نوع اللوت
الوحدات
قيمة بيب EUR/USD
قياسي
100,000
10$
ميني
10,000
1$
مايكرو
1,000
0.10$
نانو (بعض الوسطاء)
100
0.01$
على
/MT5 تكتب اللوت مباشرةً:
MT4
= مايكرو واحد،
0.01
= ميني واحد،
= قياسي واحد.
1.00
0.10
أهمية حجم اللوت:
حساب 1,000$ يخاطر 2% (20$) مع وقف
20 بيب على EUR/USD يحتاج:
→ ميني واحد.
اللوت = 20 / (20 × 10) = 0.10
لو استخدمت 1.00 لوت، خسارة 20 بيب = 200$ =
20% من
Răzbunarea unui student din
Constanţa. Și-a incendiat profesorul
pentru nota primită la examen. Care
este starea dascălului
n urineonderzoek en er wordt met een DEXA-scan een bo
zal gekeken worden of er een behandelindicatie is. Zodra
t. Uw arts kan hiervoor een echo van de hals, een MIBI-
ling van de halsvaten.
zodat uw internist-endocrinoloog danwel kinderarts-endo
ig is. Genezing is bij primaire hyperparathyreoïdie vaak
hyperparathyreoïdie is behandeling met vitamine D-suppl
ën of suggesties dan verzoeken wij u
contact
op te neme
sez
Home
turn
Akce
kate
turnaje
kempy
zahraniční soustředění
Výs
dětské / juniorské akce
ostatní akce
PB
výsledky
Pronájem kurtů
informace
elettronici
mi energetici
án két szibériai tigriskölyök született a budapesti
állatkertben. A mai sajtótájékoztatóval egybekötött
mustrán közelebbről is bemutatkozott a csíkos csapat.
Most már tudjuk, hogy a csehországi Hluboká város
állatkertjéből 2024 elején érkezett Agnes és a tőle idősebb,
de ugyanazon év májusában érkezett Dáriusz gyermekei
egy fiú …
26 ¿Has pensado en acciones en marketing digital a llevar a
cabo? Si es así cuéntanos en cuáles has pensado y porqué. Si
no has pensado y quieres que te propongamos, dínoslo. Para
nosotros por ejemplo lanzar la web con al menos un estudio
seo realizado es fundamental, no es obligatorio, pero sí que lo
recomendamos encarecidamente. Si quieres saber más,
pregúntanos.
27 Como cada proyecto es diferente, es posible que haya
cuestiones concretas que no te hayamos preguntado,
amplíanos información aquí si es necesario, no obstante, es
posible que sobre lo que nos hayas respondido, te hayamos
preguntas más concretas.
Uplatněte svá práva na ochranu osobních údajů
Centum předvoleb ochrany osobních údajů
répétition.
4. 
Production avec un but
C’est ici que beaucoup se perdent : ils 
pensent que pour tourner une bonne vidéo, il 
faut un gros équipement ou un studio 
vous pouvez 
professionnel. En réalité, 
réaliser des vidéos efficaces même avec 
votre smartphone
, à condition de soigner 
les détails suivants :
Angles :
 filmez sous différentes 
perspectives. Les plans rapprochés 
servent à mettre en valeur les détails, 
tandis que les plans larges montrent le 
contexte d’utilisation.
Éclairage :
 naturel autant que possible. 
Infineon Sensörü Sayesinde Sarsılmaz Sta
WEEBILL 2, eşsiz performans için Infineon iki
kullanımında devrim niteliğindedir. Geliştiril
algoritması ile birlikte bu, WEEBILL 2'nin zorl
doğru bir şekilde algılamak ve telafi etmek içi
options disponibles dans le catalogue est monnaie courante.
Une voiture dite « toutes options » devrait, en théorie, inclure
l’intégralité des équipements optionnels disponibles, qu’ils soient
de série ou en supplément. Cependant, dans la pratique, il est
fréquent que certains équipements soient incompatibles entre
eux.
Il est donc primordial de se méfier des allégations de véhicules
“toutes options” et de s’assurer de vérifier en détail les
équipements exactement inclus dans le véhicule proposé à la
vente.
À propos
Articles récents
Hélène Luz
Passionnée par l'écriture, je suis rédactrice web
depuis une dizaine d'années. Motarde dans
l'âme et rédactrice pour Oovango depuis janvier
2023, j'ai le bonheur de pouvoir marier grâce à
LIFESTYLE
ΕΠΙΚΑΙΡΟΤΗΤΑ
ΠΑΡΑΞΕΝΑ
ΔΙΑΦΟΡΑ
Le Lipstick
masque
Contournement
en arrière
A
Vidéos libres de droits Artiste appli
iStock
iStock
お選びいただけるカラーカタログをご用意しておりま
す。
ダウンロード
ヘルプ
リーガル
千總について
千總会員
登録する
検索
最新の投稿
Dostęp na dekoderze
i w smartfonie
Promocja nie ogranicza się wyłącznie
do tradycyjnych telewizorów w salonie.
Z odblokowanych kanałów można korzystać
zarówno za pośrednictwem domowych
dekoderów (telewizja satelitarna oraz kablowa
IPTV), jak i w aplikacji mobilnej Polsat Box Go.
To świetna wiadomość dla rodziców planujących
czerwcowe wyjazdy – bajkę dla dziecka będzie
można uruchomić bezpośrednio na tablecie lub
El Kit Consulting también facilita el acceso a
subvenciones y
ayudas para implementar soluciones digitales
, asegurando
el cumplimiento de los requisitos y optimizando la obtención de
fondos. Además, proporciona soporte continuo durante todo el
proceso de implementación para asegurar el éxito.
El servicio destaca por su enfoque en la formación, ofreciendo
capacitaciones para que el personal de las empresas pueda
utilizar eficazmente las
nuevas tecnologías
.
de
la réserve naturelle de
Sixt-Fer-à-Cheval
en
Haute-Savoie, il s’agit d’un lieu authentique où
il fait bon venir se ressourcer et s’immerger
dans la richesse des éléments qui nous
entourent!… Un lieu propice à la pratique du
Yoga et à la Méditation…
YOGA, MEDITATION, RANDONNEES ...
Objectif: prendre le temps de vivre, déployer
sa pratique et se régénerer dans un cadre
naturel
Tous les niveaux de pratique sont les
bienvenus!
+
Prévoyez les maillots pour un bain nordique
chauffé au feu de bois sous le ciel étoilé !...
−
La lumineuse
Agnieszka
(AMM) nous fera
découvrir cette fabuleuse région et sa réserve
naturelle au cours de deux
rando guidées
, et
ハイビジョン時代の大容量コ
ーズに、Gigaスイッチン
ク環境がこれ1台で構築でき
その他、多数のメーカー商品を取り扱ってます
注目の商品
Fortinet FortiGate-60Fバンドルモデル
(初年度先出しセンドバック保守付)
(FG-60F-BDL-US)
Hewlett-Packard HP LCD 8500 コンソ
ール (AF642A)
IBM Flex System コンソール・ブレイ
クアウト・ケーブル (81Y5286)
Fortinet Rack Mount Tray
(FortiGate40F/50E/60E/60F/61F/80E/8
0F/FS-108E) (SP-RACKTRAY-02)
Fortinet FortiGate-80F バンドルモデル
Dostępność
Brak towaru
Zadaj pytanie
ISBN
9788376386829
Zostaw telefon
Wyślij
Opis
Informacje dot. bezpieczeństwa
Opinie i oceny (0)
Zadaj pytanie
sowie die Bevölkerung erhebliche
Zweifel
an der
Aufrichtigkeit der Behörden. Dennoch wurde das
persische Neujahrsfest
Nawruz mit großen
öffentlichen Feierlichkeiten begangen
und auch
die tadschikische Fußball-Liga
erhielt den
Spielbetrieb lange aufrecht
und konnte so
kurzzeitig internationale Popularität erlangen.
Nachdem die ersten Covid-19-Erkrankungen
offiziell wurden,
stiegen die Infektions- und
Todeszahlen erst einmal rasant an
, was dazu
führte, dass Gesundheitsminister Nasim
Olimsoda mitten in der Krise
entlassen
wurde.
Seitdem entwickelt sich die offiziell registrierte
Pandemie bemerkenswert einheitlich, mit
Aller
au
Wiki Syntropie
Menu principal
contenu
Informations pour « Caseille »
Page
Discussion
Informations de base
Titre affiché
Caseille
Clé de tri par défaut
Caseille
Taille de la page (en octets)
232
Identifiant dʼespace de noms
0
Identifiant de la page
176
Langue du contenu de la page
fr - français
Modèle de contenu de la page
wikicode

+--

TO-DO ITEM ▸ Reproduce, with no changes, the stretch from the start of the records through the line that contains "Răzbunarea unui student din", including both of those lines.

RESULT OF THE TASK ▸
نوع اللوت
الوحدات
قيمة بيب EUR/USD
قياسي
100,000
10$
ميني
10,000
1$
مايكرو
1,000
0.10$
نانو (بعض الوسطاء)
100
0.01$
على
/MT5 تكتب اللوت مباشرةً:
MT4
= مايكرو واحد،
0.01
= ميني واحد،
= قياسي واحد.
1.00
0.10
أهمية حجم اللوت:
حساب 1,000$ يخاطر 2% (20$) مع وقف
20 بيب على EUR/USD يحتاج:
→ ميني واحد.
اللوت = 20 / (20 × 10) = 0.10
لو استخدمت 1.00 لوت، خسارة 20 بيب = 200$ =
20% من
Răzbunarea unui student din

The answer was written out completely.